Saved data entries
--
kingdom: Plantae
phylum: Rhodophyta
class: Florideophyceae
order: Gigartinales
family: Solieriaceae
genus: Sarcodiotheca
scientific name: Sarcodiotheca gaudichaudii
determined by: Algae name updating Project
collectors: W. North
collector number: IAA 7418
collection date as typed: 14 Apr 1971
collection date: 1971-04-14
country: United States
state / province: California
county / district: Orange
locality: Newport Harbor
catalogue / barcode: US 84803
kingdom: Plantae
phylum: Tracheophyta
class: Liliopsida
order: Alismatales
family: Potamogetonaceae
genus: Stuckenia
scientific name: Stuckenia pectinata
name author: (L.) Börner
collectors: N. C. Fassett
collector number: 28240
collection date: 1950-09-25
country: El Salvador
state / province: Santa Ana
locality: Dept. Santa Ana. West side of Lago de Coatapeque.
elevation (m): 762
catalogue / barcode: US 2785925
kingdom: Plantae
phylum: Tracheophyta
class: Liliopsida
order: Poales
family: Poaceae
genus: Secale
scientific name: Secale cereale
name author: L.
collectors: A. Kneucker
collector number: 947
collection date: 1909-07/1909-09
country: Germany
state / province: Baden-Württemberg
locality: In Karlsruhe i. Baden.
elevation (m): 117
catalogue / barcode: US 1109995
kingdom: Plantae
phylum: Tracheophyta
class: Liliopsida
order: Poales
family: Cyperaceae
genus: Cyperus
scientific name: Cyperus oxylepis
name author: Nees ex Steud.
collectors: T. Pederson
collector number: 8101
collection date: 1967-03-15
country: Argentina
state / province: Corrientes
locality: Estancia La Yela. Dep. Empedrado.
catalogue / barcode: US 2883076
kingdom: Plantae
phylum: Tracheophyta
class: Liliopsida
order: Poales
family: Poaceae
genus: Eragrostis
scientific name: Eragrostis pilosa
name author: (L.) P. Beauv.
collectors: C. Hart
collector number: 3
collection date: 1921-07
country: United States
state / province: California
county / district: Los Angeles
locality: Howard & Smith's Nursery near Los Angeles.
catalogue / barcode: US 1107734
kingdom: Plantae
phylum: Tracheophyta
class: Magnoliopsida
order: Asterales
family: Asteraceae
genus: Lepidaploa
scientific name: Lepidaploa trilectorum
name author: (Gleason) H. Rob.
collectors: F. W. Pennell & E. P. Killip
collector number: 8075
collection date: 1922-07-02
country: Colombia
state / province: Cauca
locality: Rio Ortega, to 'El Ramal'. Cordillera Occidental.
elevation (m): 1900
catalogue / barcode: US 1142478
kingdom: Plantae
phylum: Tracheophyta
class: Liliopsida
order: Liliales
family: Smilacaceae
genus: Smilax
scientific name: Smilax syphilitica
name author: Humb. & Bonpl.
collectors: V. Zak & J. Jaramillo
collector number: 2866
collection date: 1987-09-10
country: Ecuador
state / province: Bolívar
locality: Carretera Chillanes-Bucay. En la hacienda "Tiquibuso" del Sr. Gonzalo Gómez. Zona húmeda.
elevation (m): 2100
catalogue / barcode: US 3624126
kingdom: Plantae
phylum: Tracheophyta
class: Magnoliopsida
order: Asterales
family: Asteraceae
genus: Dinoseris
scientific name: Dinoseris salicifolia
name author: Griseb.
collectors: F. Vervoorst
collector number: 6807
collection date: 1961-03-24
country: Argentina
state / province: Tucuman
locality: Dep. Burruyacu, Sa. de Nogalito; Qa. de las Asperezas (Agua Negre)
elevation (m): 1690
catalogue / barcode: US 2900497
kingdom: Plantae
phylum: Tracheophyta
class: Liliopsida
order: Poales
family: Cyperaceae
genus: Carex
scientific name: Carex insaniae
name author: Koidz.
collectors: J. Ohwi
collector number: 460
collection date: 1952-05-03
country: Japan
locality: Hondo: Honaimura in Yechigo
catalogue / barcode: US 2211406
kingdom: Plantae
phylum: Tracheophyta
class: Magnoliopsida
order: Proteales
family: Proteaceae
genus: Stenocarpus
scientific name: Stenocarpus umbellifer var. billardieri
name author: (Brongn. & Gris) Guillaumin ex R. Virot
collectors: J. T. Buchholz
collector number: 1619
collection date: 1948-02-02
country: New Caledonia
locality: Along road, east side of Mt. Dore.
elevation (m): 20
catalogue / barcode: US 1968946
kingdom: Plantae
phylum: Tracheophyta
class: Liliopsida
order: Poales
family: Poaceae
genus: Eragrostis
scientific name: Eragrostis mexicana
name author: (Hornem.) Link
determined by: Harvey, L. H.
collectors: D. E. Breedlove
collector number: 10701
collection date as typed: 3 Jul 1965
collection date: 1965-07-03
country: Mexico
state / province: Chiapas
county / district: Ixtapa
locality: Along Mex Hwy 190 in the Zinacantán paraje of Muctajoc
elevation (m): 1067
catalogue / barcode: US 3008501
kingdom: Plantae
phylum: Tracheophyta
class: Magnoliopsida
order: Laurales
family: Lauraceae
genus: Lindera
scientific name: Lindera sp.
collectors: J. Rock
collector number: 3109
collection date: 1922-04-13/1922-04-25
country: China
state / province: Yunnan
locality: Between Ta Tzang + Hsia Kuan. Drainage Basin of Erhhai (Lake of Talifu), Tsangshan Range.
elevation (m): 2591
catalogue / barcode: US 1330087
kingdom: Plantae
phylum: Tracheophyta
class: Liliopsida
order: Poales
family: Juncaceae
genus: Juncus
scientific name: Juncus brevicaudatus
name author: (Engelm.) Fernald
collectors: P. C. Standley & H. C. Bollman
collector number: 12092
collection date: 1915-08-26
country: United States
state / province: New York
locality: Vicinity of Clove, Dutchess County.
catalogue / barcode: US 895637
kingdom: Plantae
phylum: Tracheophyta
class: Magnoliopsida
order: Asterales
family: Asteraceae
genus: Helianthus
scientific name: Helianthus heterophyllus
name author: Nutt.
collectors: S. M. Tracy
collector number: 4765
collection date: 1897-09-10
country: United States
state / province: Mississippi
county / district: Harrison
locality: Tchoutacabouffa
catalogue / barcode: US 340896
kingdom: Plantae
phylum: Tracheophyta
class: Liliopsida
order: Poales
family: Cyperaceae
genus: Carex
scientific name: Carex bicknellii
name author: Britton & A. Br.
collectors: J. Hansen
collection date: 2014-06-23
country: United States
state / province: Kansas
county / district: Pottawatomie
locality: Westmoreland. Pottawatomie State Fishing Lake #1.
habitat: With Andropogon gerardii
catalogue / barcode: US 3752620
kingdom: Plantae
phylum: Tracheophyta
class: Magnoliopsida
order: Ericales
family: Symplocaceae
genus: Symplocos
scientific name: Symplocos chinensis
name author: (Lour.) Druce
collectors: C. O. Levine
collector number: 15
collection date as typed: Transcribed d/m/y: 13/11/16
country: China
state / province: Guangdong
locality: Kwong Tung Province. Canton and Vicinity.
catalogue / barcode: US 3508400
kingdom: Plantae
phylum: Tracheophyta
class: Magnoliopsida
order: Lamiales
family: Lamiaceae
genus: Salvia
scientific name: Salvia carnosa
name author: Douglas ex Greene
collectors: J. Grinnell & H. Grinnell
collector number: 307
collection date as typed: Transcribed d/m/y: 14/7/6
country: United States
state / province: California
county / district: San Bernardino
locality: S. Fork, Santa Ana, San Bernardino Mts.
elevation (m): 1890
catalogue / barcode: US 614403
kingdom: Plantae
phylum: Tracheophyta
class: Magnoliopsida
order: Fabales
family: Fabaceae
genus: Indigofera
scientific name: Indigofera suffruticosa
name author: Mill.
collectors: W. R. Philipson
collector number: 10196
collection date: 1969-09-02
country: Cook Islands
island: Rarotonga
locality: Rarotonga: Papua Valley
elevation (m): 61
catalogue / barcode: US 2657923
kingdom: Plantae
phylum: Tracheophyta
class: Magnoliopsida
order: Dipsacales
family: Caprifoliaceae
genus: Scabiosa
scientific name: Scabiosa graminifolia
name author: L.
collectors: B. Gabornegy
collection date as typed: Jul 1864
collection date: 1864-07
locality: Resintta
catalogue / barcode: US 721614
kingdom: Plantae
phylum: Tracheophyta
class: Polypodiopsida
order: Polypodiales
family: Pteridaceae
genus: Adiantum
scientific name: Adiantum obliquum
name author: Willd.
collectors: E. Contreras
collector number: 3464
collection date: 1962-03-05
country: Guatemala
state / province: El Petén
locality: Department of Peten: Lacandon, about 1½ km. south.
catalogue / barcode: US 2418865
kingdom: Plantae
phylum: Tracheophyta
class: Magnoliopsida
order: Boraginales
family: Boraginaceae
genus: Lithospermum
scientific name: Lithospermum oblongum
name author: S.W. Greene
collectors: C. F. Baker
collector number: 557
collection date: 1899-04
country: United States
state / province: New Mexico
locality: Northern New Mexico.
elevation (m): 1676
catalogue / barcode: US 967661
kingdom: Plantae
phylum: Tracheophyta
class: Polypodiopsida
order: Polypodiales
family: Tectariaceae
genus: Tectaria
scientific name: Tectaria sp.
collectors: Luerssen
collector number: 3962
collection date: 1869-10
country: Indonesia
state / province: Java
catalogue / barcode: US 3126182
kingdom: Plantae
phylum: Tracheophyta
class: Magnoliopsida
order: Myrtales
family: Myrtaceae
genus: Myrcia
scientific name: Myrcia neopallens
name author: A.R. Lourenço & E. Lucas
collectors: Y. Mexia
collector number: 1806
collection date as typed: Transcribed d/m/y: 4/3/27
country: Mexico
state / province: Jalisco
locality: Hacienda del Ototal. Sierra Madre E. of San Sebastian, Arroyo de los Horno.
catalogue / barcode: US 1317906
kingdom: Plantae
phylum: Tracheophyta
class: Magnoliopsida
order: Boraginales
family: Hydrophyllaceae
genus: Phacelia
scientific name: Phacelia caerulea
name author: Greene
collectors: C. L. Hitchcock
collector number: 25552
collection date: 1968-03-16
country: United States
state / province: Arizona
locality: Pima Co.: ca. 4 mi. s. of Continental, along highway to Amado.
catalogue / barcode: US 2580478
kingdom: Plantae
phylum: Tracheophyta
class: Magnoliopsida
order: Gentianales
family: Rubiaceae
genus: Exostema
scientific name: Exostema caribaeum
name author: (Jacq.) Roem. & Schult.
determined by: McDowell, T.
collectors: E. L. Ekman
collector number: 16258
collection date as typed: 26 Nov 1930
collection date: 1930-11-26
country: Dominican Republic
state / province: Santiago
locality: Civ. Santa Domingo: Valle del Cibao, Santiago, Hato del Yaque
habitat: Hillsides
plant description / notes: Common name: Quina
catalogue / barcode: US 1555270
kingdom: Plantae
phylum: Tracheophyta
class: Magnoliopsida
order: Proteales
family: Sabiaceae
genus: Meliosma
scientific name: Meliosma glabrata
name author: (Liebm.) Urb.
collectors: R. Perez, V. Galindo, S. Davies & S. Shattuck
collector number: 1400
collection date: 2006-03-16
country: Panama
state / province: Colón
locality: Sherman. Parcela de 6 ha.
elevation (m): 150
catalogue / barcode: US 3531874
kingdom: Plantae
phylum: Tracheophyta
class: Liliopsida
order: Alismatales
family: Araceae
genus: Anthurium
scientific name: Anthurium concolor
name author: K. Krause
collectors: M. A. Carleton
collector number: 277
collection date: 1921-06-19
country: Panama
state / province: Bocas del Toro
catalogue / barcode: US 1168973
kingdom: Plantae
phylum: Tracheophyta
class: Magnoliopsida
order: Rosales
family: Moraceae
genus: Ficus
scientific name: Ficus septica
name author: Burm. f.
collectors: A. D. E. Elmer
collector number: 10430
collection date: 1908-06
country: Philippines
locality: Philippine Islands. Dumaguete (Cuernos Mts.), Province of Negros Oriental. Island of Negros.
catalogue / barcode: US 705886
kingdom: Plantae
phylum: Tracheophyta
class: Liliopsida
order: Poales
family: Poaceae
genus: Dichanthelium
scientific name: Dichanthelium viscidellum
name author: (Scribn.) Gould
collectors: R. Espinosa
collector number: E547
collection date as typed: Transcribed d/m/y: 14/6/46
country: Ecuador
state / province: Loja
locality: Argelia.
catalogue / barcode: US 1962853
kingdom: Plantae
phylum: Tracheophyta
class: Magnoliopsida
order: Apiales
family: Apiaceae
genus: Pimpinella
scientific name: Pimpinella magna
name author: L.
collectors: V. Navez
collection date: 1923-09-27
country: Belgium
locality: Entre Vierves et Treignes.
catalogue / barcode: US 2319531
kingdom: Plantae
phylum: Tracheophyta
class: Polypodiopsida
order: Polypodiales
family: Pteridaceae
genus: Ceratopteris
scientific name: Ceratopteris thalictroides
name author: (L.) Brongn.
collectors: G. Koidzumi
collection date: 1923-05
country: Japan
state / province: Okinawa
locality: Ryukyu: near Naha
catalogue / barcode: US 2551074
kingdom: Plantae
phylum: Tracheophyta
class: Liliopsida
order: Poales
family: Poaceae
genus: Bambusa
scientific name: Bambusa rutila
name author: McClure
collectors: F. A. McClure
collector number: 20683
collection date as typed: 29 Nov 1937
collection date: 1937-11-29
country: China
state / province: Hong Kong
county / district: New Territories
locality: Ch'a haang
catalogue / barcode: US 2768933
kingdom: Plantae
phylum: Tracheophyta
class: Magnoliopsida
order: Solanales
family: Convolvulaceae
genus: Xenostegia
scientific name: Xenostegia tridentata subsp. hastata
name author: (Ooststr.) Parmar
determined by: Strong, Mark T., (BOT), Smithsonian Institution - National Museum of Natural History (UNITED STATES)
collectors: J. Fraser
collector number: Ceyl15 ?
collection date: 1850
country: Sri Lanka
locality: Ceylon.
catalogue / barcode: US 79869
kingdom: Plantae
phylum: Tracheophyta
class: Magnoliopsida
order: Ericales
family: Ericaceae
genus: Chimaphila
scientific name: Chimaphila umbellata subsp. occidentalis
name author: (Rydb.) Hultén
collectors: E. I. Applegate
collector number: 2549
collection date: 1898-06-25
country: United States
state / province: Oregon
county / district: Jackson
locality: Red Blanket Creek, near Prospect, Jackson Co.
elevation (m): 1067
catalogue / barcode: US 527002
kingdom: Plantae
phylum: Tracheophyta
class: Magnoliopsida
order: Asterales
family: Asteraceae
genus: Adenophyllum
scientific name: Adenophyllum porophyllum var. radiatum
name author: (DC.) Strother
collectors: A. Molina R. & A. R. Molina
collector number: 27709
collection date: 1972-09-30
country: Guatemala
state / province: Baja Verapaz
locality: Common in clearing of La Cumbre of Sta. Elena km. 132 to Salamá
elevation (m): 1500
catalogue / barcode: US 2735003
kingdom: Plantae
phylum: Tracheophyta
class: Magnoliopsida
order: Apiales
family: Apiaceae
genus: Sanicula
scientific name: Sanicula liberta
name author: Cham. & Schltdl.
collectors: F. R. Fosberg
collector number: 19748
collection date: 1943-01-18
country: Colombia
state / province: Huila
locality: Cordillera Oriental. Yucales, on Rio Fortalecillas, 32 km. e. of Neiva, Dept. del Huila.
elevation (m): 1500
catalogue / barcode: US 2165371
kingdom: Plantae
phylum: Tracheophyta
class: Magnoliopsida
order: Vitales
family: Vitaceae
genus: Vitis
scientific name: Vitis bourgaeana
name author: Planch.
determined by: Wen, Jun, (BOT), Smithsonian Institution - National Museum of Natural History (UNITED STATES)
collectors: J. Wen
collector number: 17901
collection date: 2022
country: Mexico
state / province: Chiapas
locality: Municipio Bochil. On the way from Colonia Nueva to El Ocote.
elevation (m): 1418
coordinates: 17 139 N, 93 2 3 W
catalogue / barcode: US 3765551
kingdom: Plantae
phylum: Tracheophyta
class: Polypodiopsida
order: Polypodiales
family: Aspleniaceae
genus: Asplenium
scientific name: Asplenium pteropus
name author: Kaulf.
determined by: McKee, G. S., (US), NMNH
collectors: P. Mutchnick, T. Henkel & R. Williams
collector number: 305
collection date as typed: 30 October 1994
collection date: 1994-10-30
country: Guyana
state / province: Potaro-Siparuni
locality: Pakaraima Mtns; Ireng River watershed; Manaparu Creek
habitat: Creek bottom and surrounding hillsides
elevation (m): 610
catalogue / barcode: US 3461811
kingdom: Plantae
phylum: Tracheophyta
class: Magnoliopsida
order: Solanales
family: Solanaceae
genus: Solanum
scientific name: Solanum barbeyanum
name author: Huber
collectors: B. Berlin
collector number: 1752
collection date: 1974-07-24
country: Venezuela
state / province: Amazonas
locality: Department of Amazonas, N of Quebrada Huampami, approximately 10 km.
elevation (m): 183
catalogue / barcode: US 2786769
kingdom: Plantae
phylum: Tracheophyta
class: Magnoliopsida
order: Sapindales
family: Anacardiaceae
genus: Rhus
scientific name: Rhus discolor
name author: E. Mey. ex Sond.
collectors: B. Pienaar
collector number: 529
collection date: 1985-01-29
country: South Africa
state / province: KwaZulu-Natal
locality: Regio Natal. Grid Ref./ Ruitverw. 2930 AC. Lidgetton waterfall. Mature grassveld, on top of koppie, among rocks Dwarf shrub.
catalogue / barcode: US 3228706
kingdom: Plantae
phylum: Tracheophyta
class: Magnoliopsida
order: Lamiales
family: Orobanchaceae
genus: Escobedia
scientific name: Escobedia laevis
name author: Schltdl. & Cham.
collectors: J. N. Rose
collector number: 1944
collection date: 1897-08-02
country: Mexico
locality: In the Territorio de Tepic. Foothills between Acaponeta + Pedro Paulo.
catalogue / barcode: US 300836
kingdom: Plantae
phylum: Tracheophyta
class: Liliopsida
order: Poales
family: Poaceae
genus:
--
** The request **
Retype the lines of the material word for word, starting at the line containing "scientific name: Solanum barbeyanum" and ending at the line containing "scientific name: Rhus discolor", with both of those lines included.

** Written answer **
scientific name: Solanum barbeyanum
name author: Huber
collectors: B. Berlin
collector number: 1752
collection date: 1974-07-24
country: Venezuela
state / province: Amazonas
locality: Department of Amazonas, N of Quebrada Huampami, approximately 10 km.
elevation (m): 183
catalogue / barcode: US 2786769
kingdom: Plantae
phylum: Tracheophyta
class: Magnoliopsida
order: Sapindales
family: Anacardiaceae
genus: Rhus
scientific name: Rhus discolor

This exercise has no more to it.